The original vision of the IMF was as an agency attending to global stability, not the interests of the nation from which the managing director hails. Along with the World Bank, the agency was created at an alcohol-fueled conference of 730 delegates from 44 nations, convened 72 years ago in Bretton Woods, New Hampshire. No matter that the delegates from one of the important attendees, the Soviet Union, did not speak English: Harry Dexter White, the head of the U.S. delegation, was a Soviet agent who kept Moscow informed of the goings-on. The IMF was to monitor a world of fixed exchange rates linked to the dollar and gold, part of a plan by FDR and Treasury Secretary Henry Morganthau, Jr. to eliminate Britain and its currency as world players.

That was then, this is now. Today's IMF includes 189 nations, has some 2,700 employees and an annual budget in excess of $1 billion, almost 18 percent of which comes from U.S. taxpayers. Its mandate was expanded in 2012 to add all macroeconomic and financial sector issues bearing on global stability to its original responsibility for currency stability. The bigger agency with a broader mandate might well be too big to manage, at least by the managing directors it has chosen in more than a decade.

A succession of managing directors has tried. In 2004 Rodrigo Rato took the top chair and served until 2007, when he resigned to face trial in Spain for a variety of frauds involving over 70 bank accounts, and the amassing of a €27 million fortune in a web of dozens of companies. Sr. Rato was succeeded by Dominique Strauss-Kahn, DSK to his friends and later the tabloids. Strauss-Kahn did a reasonable job until arrested in New York City on charges of imposing himself on a hotel maid whose testimony proved so incredible that all criminal charges were dropped. But DSK did settle her civil suit for a reported $1.5 million. Back in France, his defenses against a charge of "aggravated pimping" at an orgy included "lust is not a crime", that he needed the "recreation" at orgies because of his hectic schedule, that he only attended four orgies a year, and that no one can tell the difference between a prostitute and a naked socialite at an orgy. He was acquitted.
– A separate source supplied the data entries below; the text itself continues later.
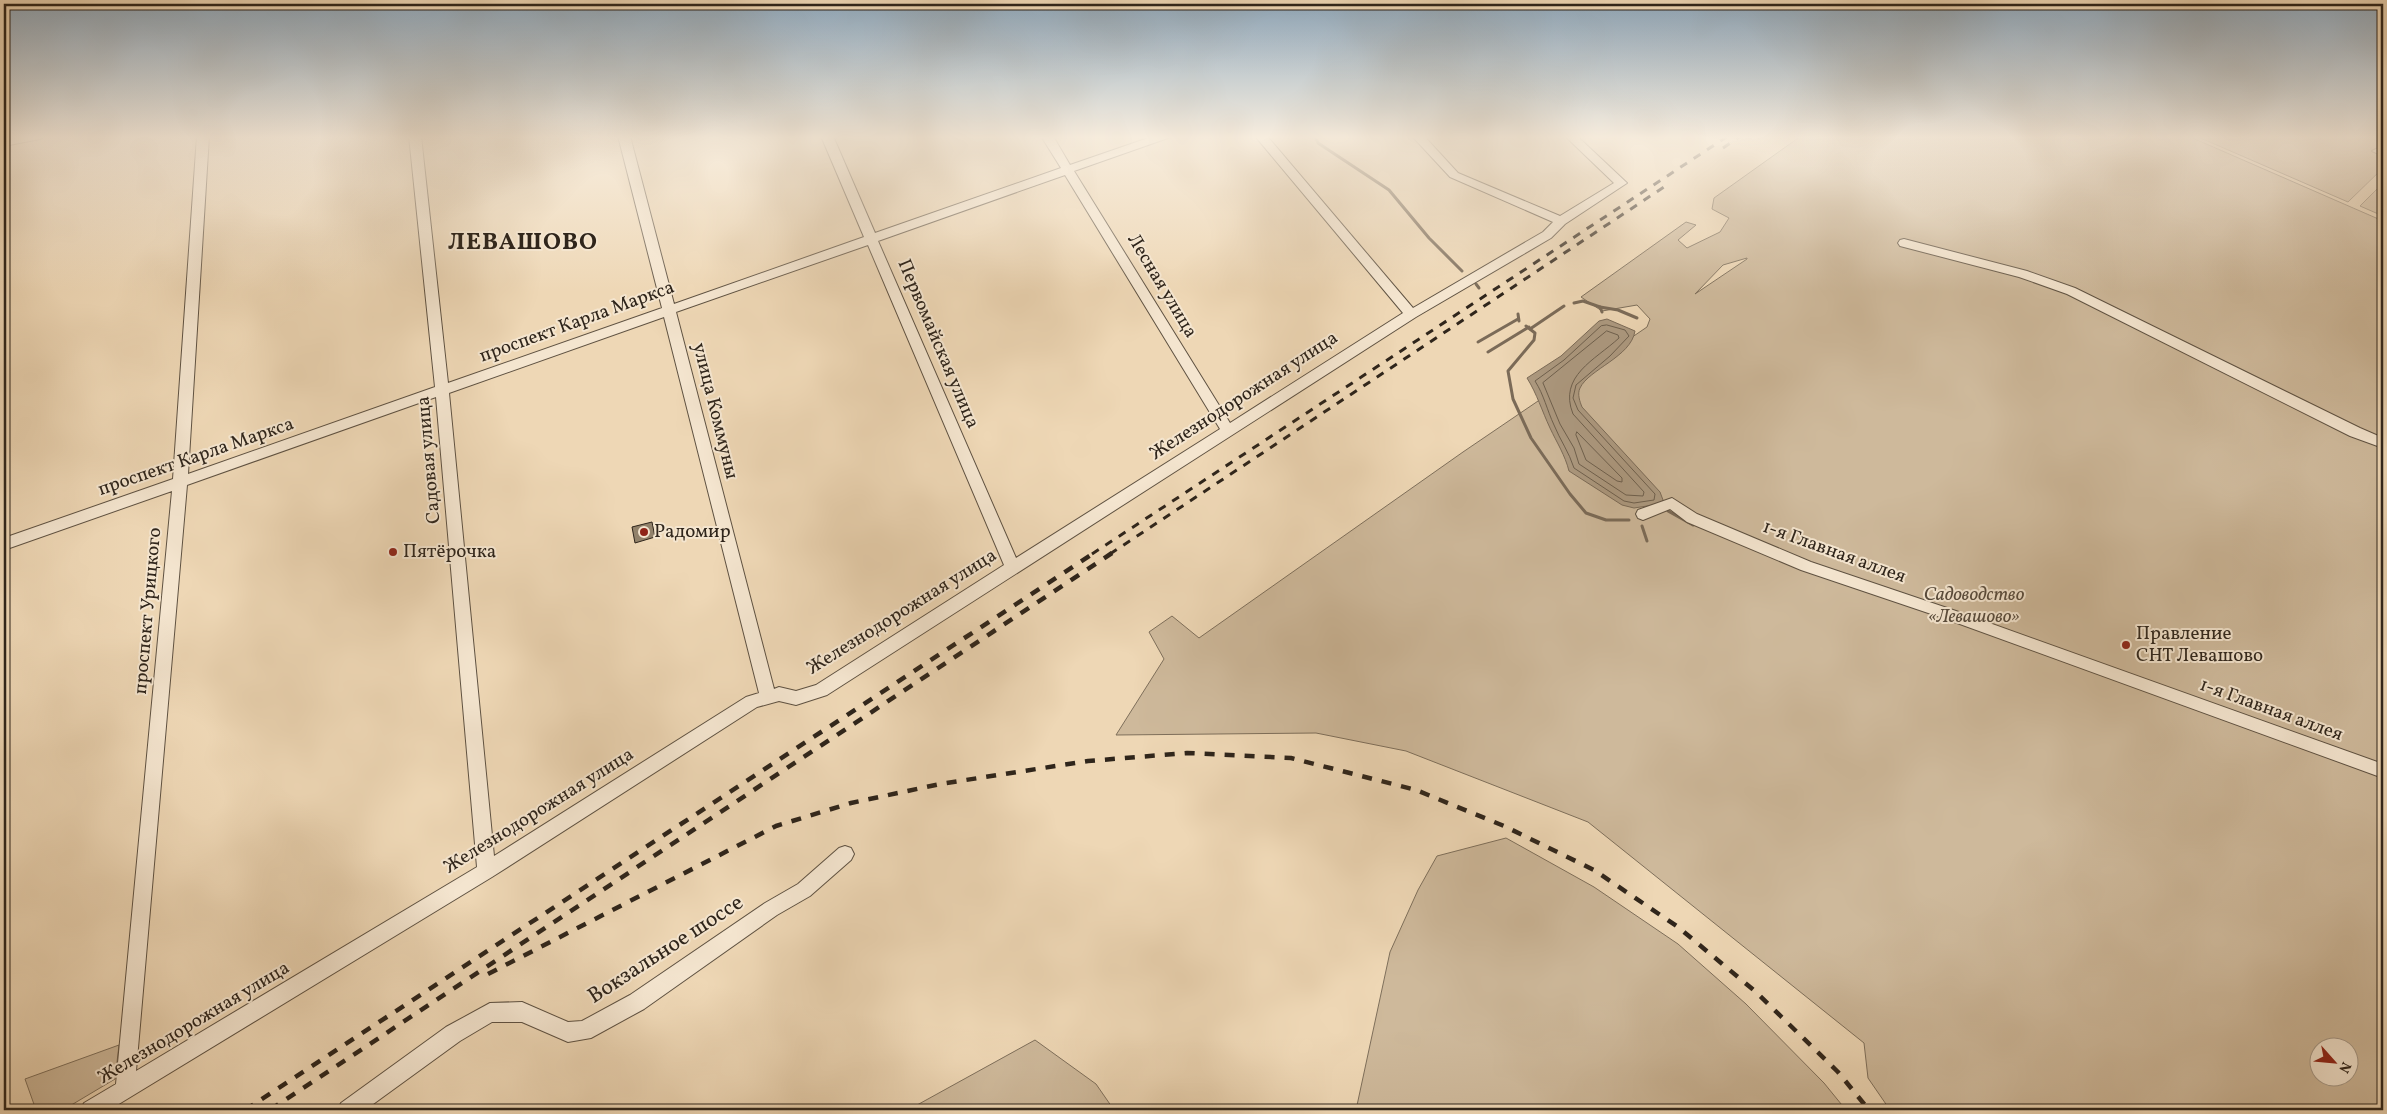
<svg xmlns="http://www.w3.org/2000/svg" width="2387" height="1114" viewBox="0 0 2387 1114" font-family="Vollkorn,serif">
<rect width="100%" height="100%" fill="#eed7b5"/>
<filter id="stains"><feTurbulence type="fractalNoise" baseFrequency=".004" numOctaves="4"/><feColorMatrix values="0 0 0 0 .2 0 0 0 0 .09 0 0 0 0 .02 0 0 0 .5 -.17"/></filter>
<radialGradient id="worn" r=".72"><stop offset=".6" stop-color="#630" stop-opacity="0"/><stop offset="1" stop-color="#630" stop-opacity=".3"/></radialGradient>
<g fill="#ceb99b" stroke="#7e6f5b" fill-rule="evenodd">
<path d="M1801 136H2188L2383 221V1110H1890L1868 1078 1864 1043 1588 822 1406 751 1316 733 1116 735 1164 659 1149 632 1172 616 1199 638 1463 452 1647 327 1650 319 1637 305 1602 311 1581 297 1686 222 1696 225 1678 240 1687 248 1720 232 1729 218 1712 209 1714 198ZM1747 258V259L1695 294 1723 265ZM2320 1046H2350V1076H2320Z"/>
<path d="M2196 136H2383V168L2348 202Z"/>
<path d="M2383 183V216L2360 206Z"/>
<path d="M1506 838 1594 887 1678 944 1746 1004 1824 1083 1846 1110H1356L1390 952 1418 890 1437 856Z"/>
<path d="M1035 1040 1096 1084 1114 1110H908Z"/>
<path d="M119 1045 115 1079 63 1110H36L25 1079Z"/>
</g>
<path fill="#ad9a81" stroke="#7b6b58" d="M1607 319 1635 331C1631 357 1589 369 1580 388 1577 394 1580 402 1582 407L1660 492 1663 500 1660 504 1634 508 1622 505 1569 471C1565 455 1557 443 1550 428 1542 411 1537 394 1527 378L1561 356 1599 321Z"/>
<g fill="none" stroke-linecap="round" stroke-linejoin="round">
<g stroke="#6e604e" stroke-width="1">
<path d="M1607 325 1625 330 1629 336 1610 356 1576 385 1573 398 1578 410 1655 494 1654 500 1634 503 1624 501 1574 468C1569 452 1560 440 1554 425 1547 410 1544 395 1535 381L1564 360 1601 326Z"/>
<path d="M1607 331 1618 335 1619 338C1595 360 1558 376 1573 414L1644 492 1643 496 1626 495 1579 464 1574 448 1560 424 1543 383Z"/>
<path d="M1577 432 1622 478V482L1617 481 1586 460 1576 435Z"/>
</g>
<g stroke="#7b6b58" stroke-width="3">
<path d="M1315 136 1318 143 1389 190 1429 238 1462 271"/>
<path d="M1476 284 1479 288"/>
<path d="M1574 303 1583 301 1600 307 1602 312"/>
<path d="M1600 307 1618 310 1637 318"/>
<path d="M1518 314 1519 321"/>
<path d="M1526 326 1535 333 1534 340 1508 371 1513 399 1531 438 1570 494 1586 513 1606 520H1629"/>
<path d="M1530 329 1564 306"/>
<path d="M1478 342 1518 319"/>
<path d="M1488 352 1529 327"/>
<path d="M1668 511 1693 525"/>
<path d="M1642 526 1647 541"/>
</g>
</g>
<path fill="#92826b" stroke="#2f251b" d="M652 522 655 537 635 543 632 527Z"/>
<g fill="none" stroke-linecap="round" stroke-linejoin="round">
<g stroke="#5f5242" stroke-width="2">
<g id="minor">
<path d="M23 136H46L40 139 4 146V140Z"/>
<path d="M197 136H209L188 474 435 387 409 136H421L448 383 662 308 618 136H630L674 304 864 237 821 136H833L875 233 1061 168 1041 136H1053L1070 165 1154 136H1170L1168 138 1074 171 1230 423 1403 313 1255 136H1267L1413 308 1543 232 1553 222 1450 177 1412 136H1424L1458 173 1560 216 1614 183 1565 136H1577L1627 183 1565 224 1551 238 1416 317 827 695 796 705 779 701 757 707 492 877 109 1110H81L84 1103 116 1084 172 491 4 550V538L173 479ZM1065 175 1220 429 1016 558 878 241ZM868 245 1004 565 816 685 796 691 779 687 774 689 676 312ZM664 317 759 693 746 697 494 856 449 393ZM436 397 477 867 136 1071 187 485Z"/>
<path d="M2378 148 2383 149V156L2372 151Z"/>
<path d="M1904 239 2027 271 2075 288 2360 428 2383 438V448L2350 436 2067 294 2019 277 1900 246 1898 243 1900 240Z"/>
<path d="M1672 498 1697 514 1811 562 1956 611 2383 764V778L1946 619 1801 570 1687 522 1670 509 1643 520 1638 518 1636 514 1638 510Z"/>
<path d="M845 846 851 848 854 854 851 860 810 896 777 915 644 1009 591 1038 568 1042 522 1022H492L460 1041 365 1110H338L341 1103 446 1027 490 1003 522 1002 568 1022 582 1021 630 995 765 903 798 884 839 848Z"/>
</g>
</g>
<use href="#minor" fill="#f4e5cf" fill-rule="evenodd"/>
<g stroke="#2f251b" stroke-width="3" stroke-dasharray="8 8" stroke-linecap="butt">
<path d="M1723 148 1741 136"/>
<path d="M1092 554 1728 136"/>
<path d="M1110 554 1667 185"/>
</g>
<g stroke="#2f251b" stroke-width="4.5" stroke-dasharray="10 10" stroke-linecap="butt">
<path d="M488 974 776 826 851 803 940 784 1088 761 1187 753 1291 758 1416 790 1504 826 1594 870 1678 927 1756 992 1838 1072 1869 1110"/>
<path d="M245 1110 1094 553"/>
<path d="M270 1110 1112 553"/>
</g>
</g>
<linearGradient id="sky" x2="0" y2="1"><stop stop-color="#90aabf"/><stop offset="0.47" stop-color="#f7edde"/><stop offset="1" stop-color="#f7edde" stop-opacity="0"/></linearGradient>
<rect width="2387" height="292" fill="url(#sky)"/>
<g fill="#8f2418" stroke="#f4e5cf" stroke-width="2">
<circle cx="644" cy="532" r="5"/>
<circle cx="393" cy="552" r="5"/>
<circle cx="2126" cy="645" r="5"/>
</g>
<g text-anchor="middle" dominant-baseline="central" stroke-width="4" stroke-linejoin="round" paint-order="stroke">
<g font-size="19" fill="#2f251b" stroke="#f4e5cf">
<text transform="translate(1162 286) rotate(59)">Лесная улица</text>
<text transform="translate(577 322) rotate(-20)">проспект Карла Маркса</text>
<text transform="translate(938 344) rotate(67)">Первомайская улица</text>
<text transform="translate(1244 396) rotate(-33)">Железнодорожная улица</text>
<text transform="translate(715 411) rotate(76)">улица Коммуны</text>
<text transform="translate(196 457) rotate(-19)">проспект Карла Маркса</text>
<text transform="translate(429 460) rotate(-95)">Садовая улица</text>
<text transform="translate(1834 552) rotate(20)">1-я Главная аллея</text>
<text transform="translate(148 611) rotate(-85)">проспект Урицкого</text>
<text transform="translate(902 612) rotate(-32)">Железнодорожная улица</text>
<text transform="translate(2271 710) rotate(20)">1-я Главная аллея</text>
<text transform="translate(539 811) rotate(-32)">Железнодорожная улица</text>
<text transform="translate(194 1023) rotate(-31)">Железнодорожная улица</text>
</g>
<g font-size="19" fill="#2f251b" stroke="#f4e5cf" text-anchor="start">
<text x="654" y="532">Радомир</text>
<text x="403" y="552">Пятёрочка</text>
<text x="2136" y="634">Правление<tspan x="2136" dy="22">СНТ Левашово</tspan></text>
</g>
<g font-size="19" font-style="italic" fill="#574a3b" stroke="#f4e5cf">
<text x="1974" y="595">Садоводство<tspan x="1974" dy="22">«Левашово»</tspan></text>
</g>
<g font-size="22" fill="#2f251b" stroke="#f4e5cf">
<text transform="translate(666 950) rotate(-33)">Вокзальное шоссе</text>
</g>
<g font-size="24" font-weight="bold" letter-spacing="1" fill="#2f251b" stroke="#f4e5cf">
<text x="523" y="243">ЛЕВАШОВО</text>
</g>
</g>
<rect width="2387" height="1114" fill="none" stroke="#eed7b5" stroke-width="20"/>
<rect x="5" y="5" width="2377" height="1104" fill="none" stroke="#2f251b" stroke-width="2.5"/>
<rect x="10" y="10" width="2367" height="1094" fill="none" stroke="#2f251b"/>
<g transform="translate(2334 1062) rotate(117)"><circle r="24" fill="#f4e5cf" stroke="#a59887"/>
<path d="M0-4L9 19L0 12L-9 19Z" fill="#8f2418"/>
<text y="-8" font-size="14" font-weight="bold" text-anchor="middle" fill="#2f251b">N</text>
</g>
<rect width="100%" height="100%" filter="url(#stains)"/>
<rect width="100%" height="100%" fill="url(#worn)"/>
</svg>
In 2011, the aforementioned Madame Christine Lagarde, former French finance minister, took over as managing director. She has responded to the damning report of the IMF inspectors with a Gallic shrug, and says, "I do not see the need to institute new procedures." Lagarde now faces a criminal trial in France for approving a 2008 arbitration decision award of £340 million to a major financial supporter of then-president Nicolas Sarkozy that was later reversed by an appeals court. She has denied all charges.

And is holding onto her job during the trial, a reasonable reaction both to her professions of innocence and the fact that it pays $500,000 per year, tax free, plus benefits and a $75,000 allowance to be paid "without any certification or justification by you, to enable you to maintain, in the interests of the Fund, a scale of living appropriate to your position as Managing Director." The salary is twice the take-home pay of the American president, who must pay taxes on his $400,000 salary, which is about what the IMF pays a mere department director, tax free. Vacations and sick leave follow generous European standards.

All of which might be money well spent if the IMF had been reasonably successful in one of its key functions—forecasting the outlook for the international economy. Forecasting is no easy game. Still, one can't help wondering what is going on in the IMF's highly paid forecasting shop. A study of the 189 IMF members by the Economist finds 220 instances between 1999 and 2014 in which an economy grew one year before sinking the next. "In its April forecasts the IMF never once foresaw the contraction looming in the next year." The magazine's random-number generator got it right 18 percent of the time. A little bit better, a whole lot cheaper.